When not explicitly set, the sparse attribute defaults to false for new indexes. Other indexes than hash and skiplist do not support sparsity.

As sparse indexes may exclude some documents from the collection, they cannot be used for all types of queries. Sparse hash indexes cannot be used to find documents for which at least one of the indexed attributes has a value of null. For example, the following C8QL query cannot use a sparse index, even if one was created on attribute attr:

    FOR doc In collection
FILTER doc.attr == null
RETURN doc

If the lookup value is non-constant, a sparse index may or may not be used, depending on the other types of conditions in the query. If the optimizer can safely determine that the lookup value cannot be null, a sparse index may be used. When uncertain, the optimizer will not make use of a sparse index in a query in order to produce correct results.
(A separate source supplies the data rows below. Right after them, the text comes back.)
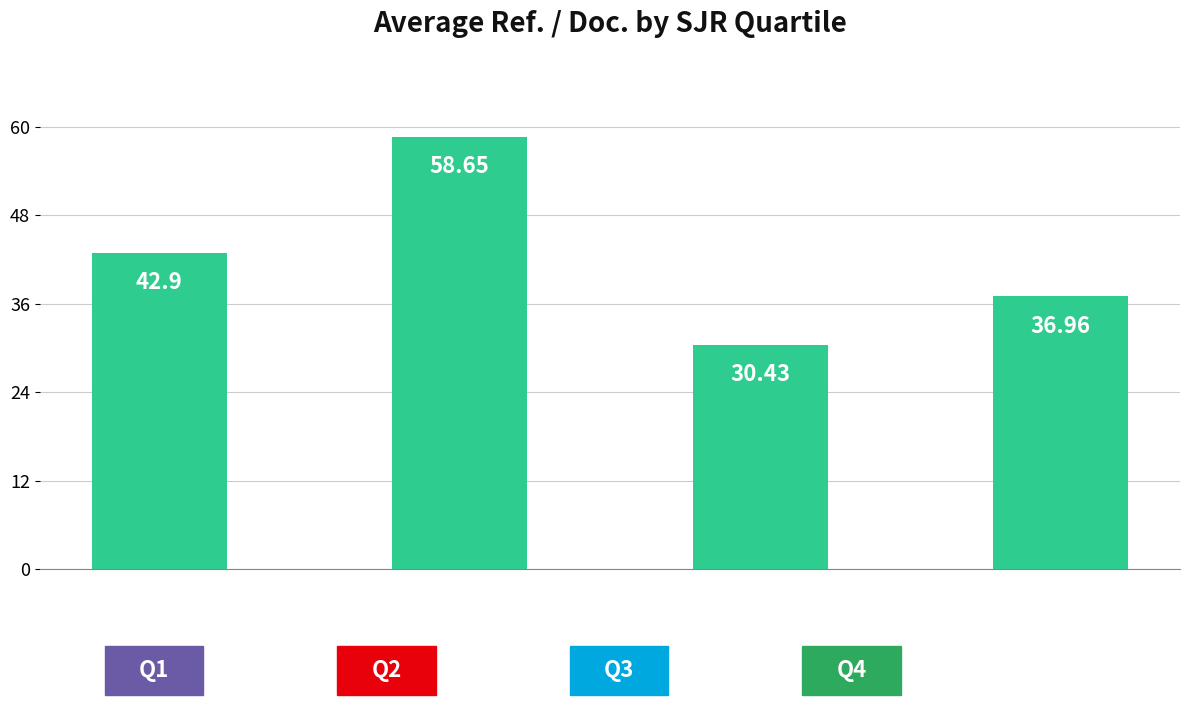

What is the smallest value displayed?

30.4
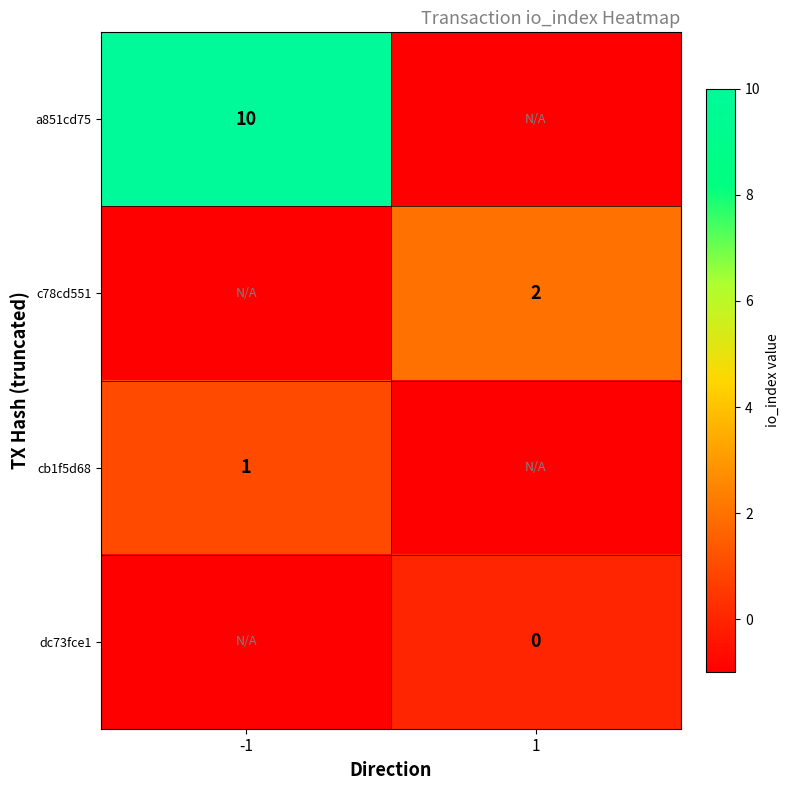

What is the spread (max minus min) of values at 1?

3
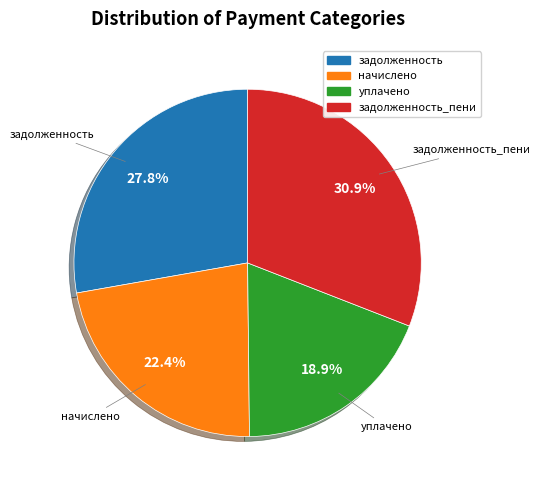

Is there any slice that represents more than half of the pie?

No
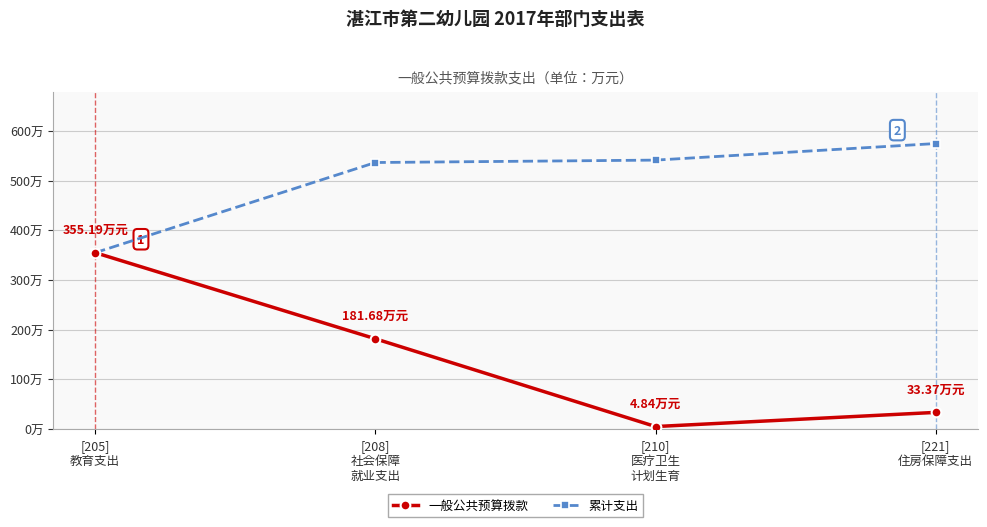

Is this an area chart (filled region under the line)?

No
For example, the following queries cannot use a sparse index on attr because the optimizer will not know beforehand whether the values which are compared to doc.attr will include null:

    FOR doc In collection 
FILTER doc.attr == SOME_FUNCTION(...)
RETURN doc

FOR other IN otherCollection
FOR doc In collection
FILTER doc.attr == other.attr
RETURN doc

Sparse skiplist indexes can be used for sorting if the optimizer can safely detect that the index range does not include null for any of the index attributes.

note

If you intend to use joins it may be clever to use non-sparsity and maybe even uniqueness for that attribute, else all items containing the null value will match against each other and thus produce large results.